Will Count Towards SAS-AMESALL & Jewish Studies Major and Minor
How do we know anything about the ancient world? How did the Bible reach us? How did Homer reach us? How are we able to read Babylonian cuneiform? How are we able to read Egyptian hieroglyphics? Or, put simply, how do we know this?!?!
This seminar will focus on ancient Israel, ancient Greece, and the ancient Near East, with special attention to Egypt and Babylonia. For ancient Israel, including both Jewish and Christian origins, and ancient Greece, the answer is that the manuscripts of the Bible, Homer, the New Testament, and much more have been passed down to us directly since ancient times, via the yeoman work of medieval scribes, until the age of printing. Many of these manuscripts are housed in the great libraries of Europe, especially in England.
For the ancient Near East, the vast majority of our knowledge derives from archaeological excavations conducted during the past two centuries. The Rosetta Stone, the Book of the Dead, Hammurabi’s Code, the Gilgamesh Epic, and much more were found via explorations in Egypt, Iraq, and elsewhere, with these great findings now located in the Louvre, the British Museum, the Berlin Museum, and the Metropolitan Museum. The two great decipherments of the 19th century granted scholars this remarkable window to the ancient world: Jean Champollion was the first person able to read continuous passages of ancient Egyptian, while Henry Rawlinson was the first to do so for Babylonian cuneiform. The grand arc of this narrative is simply breathtaking.

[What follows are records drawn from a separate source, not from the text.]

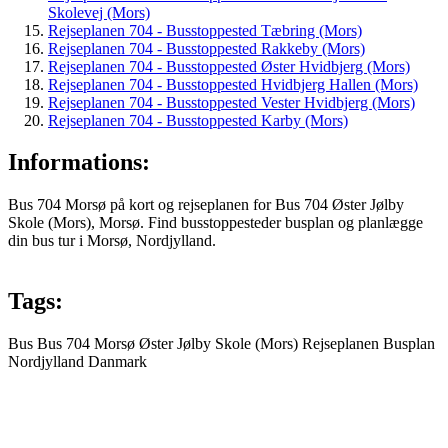
Skolevej (Mors)
Rejseplanen 704 - Busstoppested Tæbring (Mors)
Rejseplanen 704 - Busstoppested Rakkeby (Mors)
Rejseplanen 704 - Busstoppested Øster Hvidbjerg (Mors)
Rejseplanen 704 - Busstoppested Hvidbjerg Hallen (Mors)
Rejseplanen 704 - Busstoppested Vester Hvidbjerg (Mors)
Rejseplanen 704 - Busstoppested Karby (Mors)
Informations:
Bus 704 Morsø på kort og rejseplanen for Bus 704 Øster Jølby
Skole (Mors), Morsø. Find busstoppesteder busplan og planlægge
din bus tur i Morsø, Nordjylland.
Tags:
Bus
Bus 704
Morsø
Øster Jølby Skole (Mors)
Rejseplanen
Busplan
Nordjylland
Danmark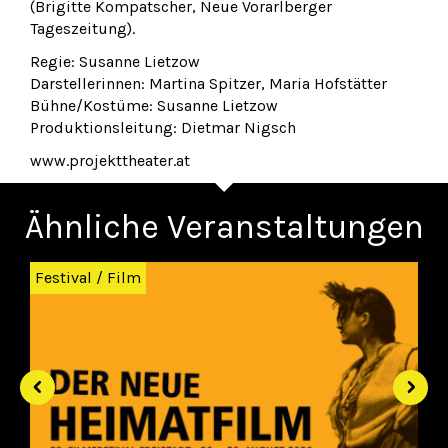
(Brigitte Kompatscher, Neue Vorarlberger
Tageszeitung).
Regie: Susanne Lietzow
Darstellerinnen: Martina Spitzer, Maria Hofstätter
Bühne/Kostüme: Susanne Lietzow
Produktionsleitung: Dietmar Nigsch
www.projekttheater.at
Ähnliche Veranstaltungen
Zurück
Wei
Festival
/
Film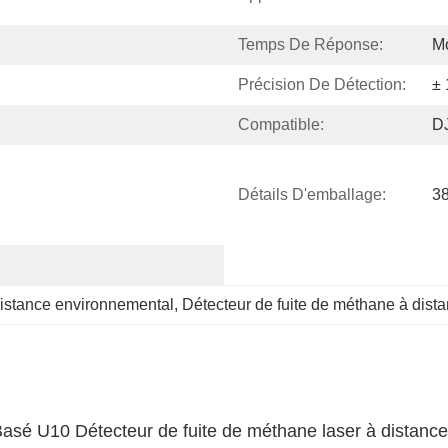
Temps De Réponse:
M
Précision De Détection:
±
Compatible:
DJ
Détails D'emballage:
3
distance environnemental
, 
Détecteur de fuite de méthane à dis
asé U10 Détecteur de fuite de méthane laser à distance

Moreover, as we now have entered the digital age, with all of these precious documents available to us on the internet, we are able to inspect the manuscripts, the ancient tablets, the artifacts, and much more, with the click of a mouse. Though to be sure, we also will visit the Metropolitan Museum in New York City, along with other institutions whose collections are relevant to our course material.
GARY RENDSBURG is professor in the Department of Jewish Studies and the Department of History. His main fields of teaching and research are the Bible, the ancient Near East, Semitic languages, the Dead Sea Scrolls, and ancient and medieval manuscripts. He has traveled extensively in Israel, Jordan, and Egypt; he has visited the major museums and libraries of England, Ireland, France, Germany, and the U.S., where so many treasures are housed; he has worked firsthand with medieval manuscripts in both Oxford and Cambridge; and he has participated in the excavations at Tel Dor and at Caesarea. Professor Rendsburg holds a B.A. in English from the University of North Carolina (where he read mainly Middle English and Renaissance English); he then pursued his M.A. and Ph.D. degrees in Hebrew studies at New York University (where he also studied Hieroglyphic Egyptian and ancient Semitic languages).